Exercise task A — In the forum thread about the WN9 prototype, what share of their total games do average players have in tier 1?
Exercise task B — Translate this sentence from the forum thread about the WN9 prototype into Spanish: "A lot of less-popular low tier tanks were underrated in WN8, so it was possible to get very high WN8 values in them with vaguely competent play."

--- start of Document ---

Jump to content
RichardNixon

WN9 candidate prototype

Recommended Posts

That's just a scale thing. WN8 has a much higher zero point and non-linear scaling, so bad players get higher WN9 than WN8, while good players get lower WN9 than WN8. You were bad when you played your low tiers, and so they go up.

A lot of less-popular low tier tanks were underrated in WN8, so it was possible to get very high WN8 values in them with vaguely competent play. Hence my 3400 WN8 in the Pz IIIA. Similarly, Kuroialty currently has 2070 WN9 (a little over unicum) and 3190 WN8 (over superunicum).

That's a rather unfair dig at me, calling my unicum-level play "vaguely competent" and singling me out as some remarkable beneficiary of low tier WN8 expected values when several other unicums have already shown drops in rating that look no different from my own.  It's also flat-out wrong - expected values for every low tier tank are skewed much higher than expected values at higher tiers, which you could have noticed by just glancing at stats like expected win rates and kills, or you could have taken a page out of Crab's book and just RTFW:

Also, the per-tank expected values table were compared with the table used for the PR rating by Noobmeter, and a table of top 1%/100 players of each tank for the RU server kindly provided by Seriych (similar to what was in the service record with XVM for 8.6 and older). Most expected damage values are pretty close with noobmeter´s (from tier 3-8 ), and if you multiply those damages by 1.5 (to see what a 2400 WN8 player would need to get on a tank), you get unicum values, which are quite close to Seriych´s values for top player numbers from RU. Also, using this approach resulted in numbers for low tier tanks that are obviously high for the new player, but that isn´t really an issue since average players only have 3% or less of their total games in tier 1. This conveniently also functions as a control against seal-clubbing your way into a high rating. It means you can still club tier 1 players, you just have to actually be good at it! No longer will averaging 1.7 kill/game (a good value in tier 10) at tier 1 make you appear good. This isn’t because the WN* team has any bias against folks who play low tiers, but simply that we wish to identify player skill irrespective of tier played (review the Why WN8? for reasoning).

--- end of Document ---
--- start of Records supplied ---

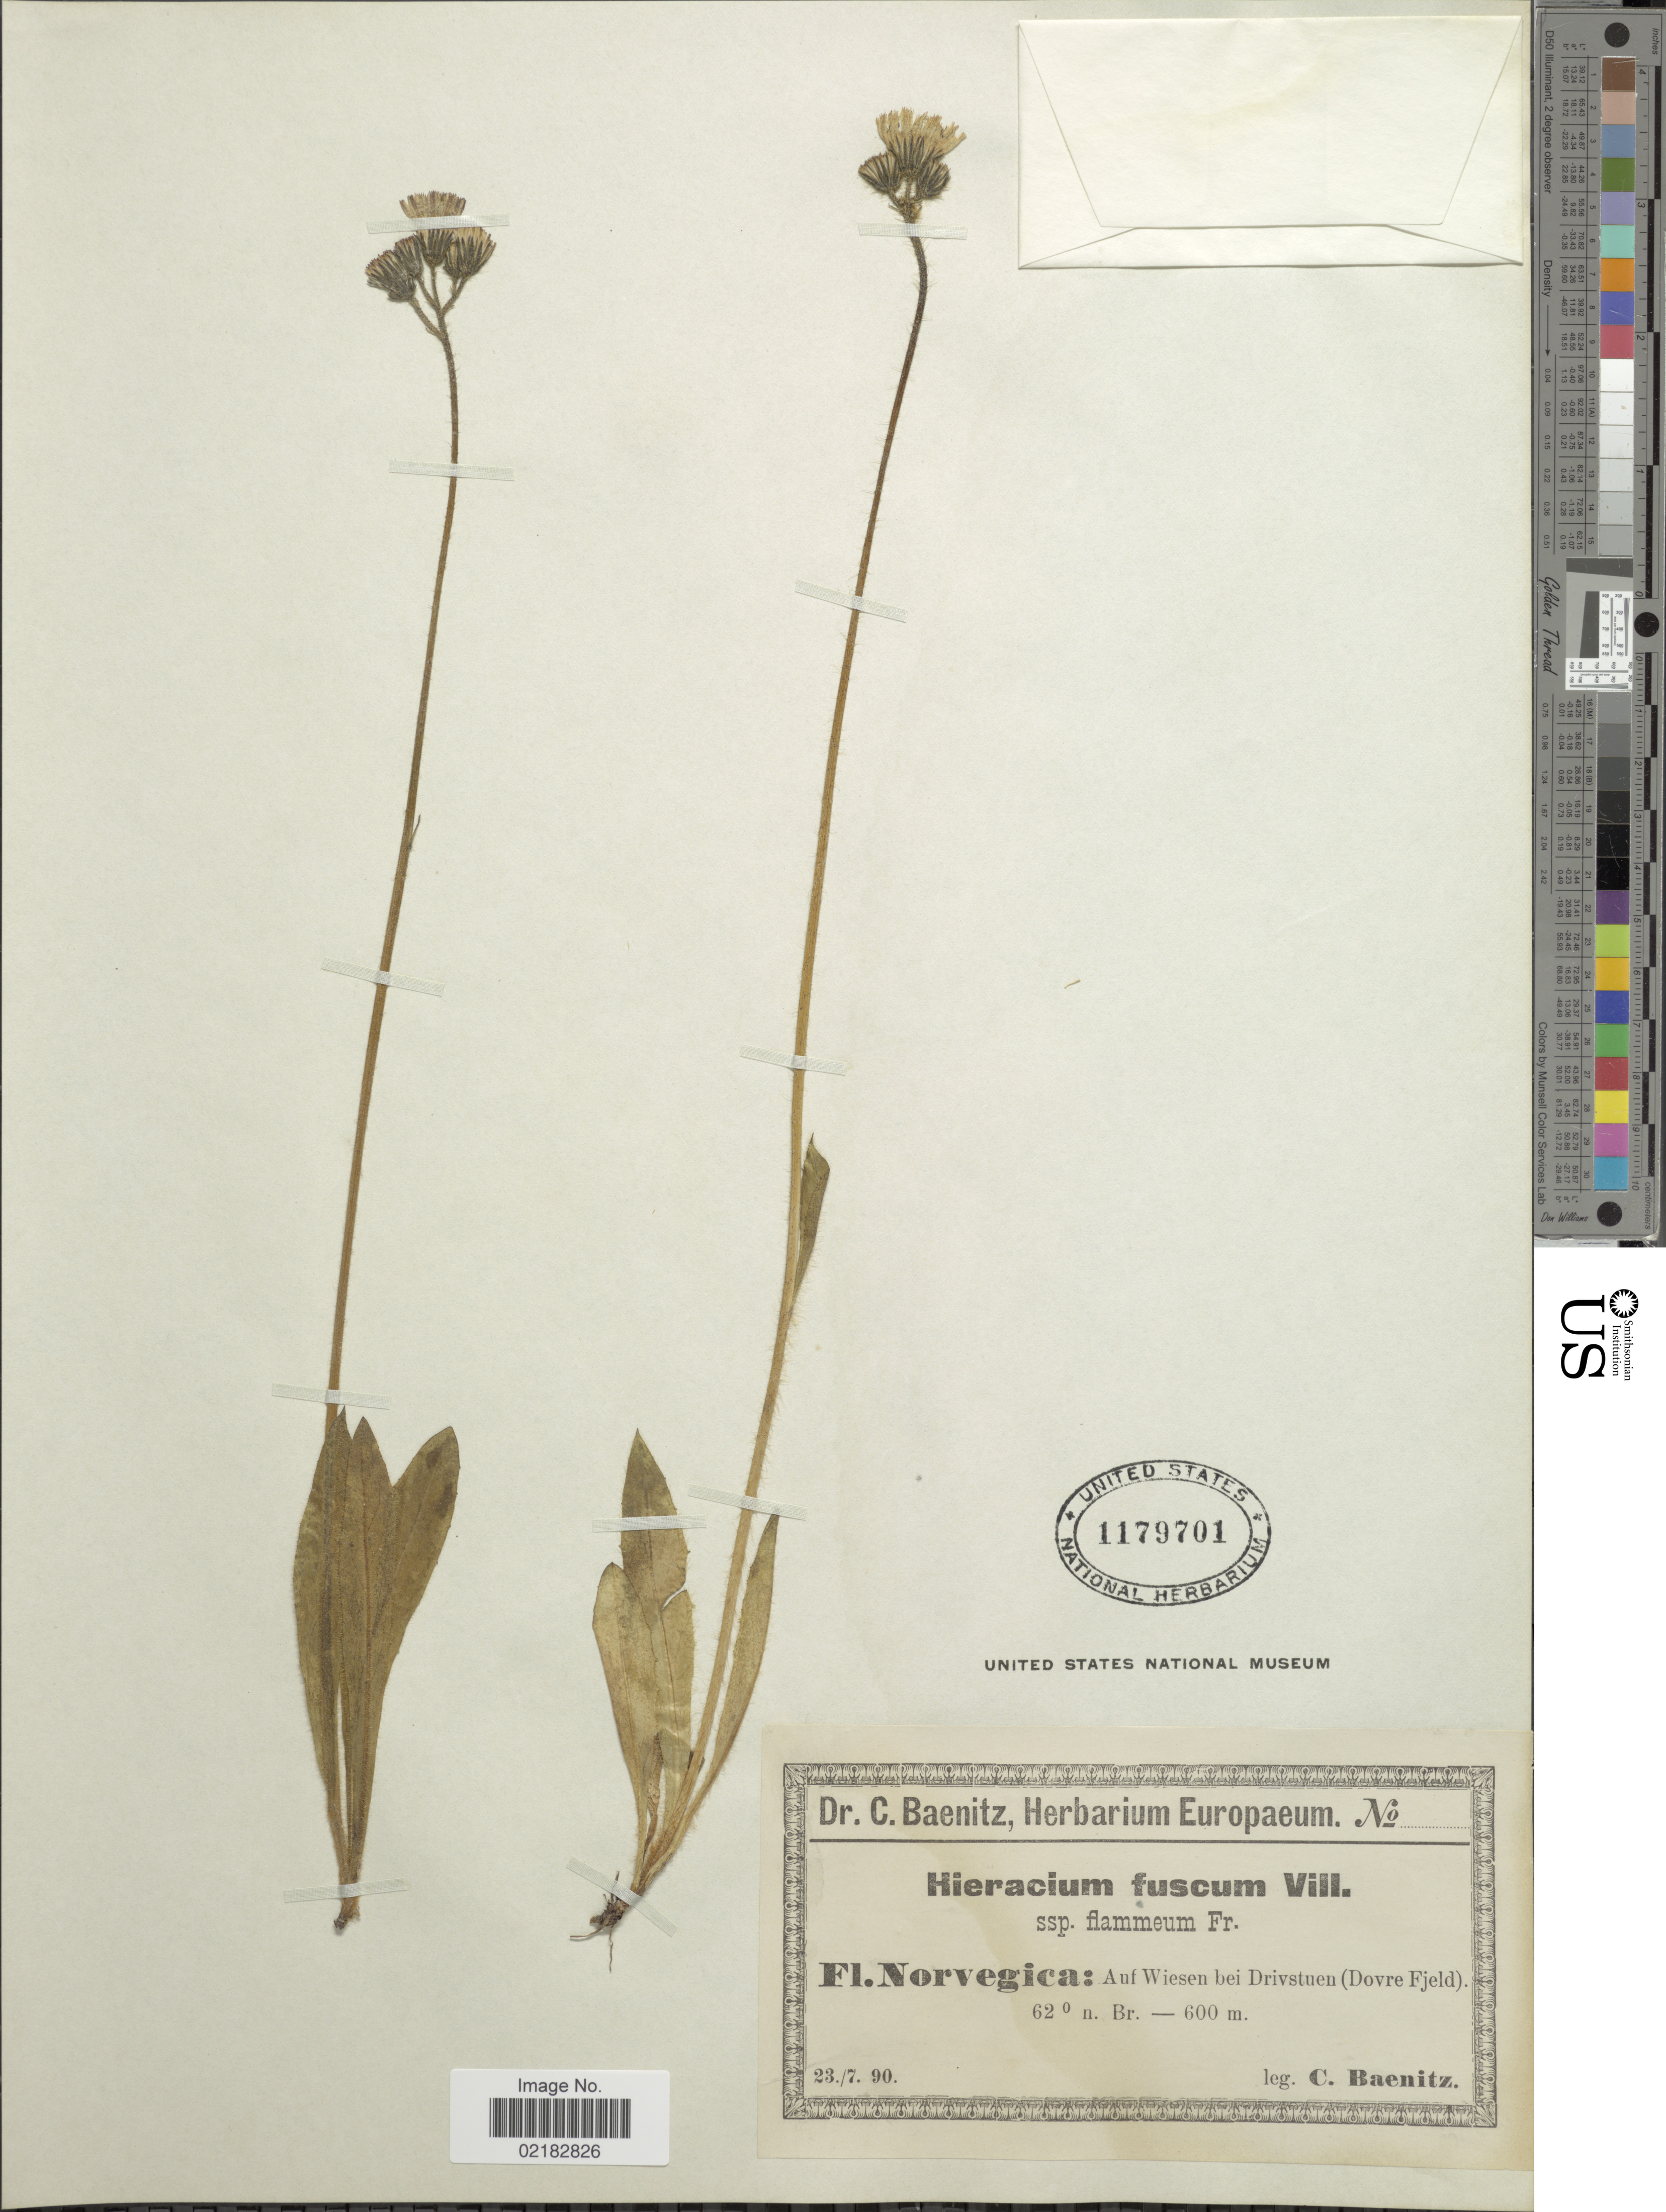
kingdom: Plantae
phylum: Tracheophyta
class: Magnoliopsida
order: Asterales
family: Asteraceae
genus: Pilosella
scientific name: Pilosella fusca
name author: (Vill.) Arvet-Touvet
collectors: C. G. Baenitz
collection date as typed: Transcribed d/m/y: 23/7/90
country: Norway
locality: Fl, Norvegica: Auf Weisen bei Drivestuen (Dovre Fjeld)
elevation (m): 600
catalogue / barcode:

--- end of Records supplied ---

Full response A — 3% or less.

Full response B — Muchos tanques de nivel bajo menos populares estaban infravalorados en WN8, así que era posible obtener valores de WN8 muy altos con ellos jugando de forma vagamente competente.